The task: Identify every line in the records below that contains the word "Фигура", and copy each of those lines.

The data:

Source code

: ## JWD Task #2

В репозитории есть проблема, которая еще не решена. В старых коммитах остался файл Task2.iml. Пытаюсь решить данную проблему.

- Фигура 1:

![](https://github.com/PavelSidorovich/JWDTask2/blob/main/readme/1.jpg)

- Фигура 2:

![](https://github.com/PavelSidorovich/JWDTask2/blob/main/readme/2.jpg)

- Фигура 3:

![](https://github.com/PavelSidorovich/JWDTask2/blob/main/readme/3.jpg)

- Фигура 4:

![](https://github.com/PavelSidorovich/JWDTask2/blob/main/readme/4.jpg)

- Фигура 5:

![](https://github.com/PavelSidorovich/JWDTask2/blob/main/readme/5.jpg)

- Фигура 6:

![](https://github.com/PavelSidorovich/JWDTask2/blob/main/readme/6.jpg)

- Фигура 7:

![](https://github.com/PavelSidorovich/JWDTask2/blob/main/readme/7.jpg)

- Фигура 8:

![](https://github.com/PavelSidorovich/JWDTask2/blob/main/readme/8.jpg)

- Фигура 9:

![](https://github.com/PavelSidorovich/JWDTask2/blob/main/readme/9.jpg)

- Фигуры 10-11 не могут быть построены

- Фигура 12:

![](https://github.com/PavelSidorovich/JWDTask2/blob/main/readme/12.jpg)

Solution:
- Фигура 1:
- Фигура 2:
- Фигура 3:
- Фигура 4:
- Фигура 5:
- Фигура 6:
- Фигура 7:
- Фигура 8:
- Фигура 9:
- Фигура 12:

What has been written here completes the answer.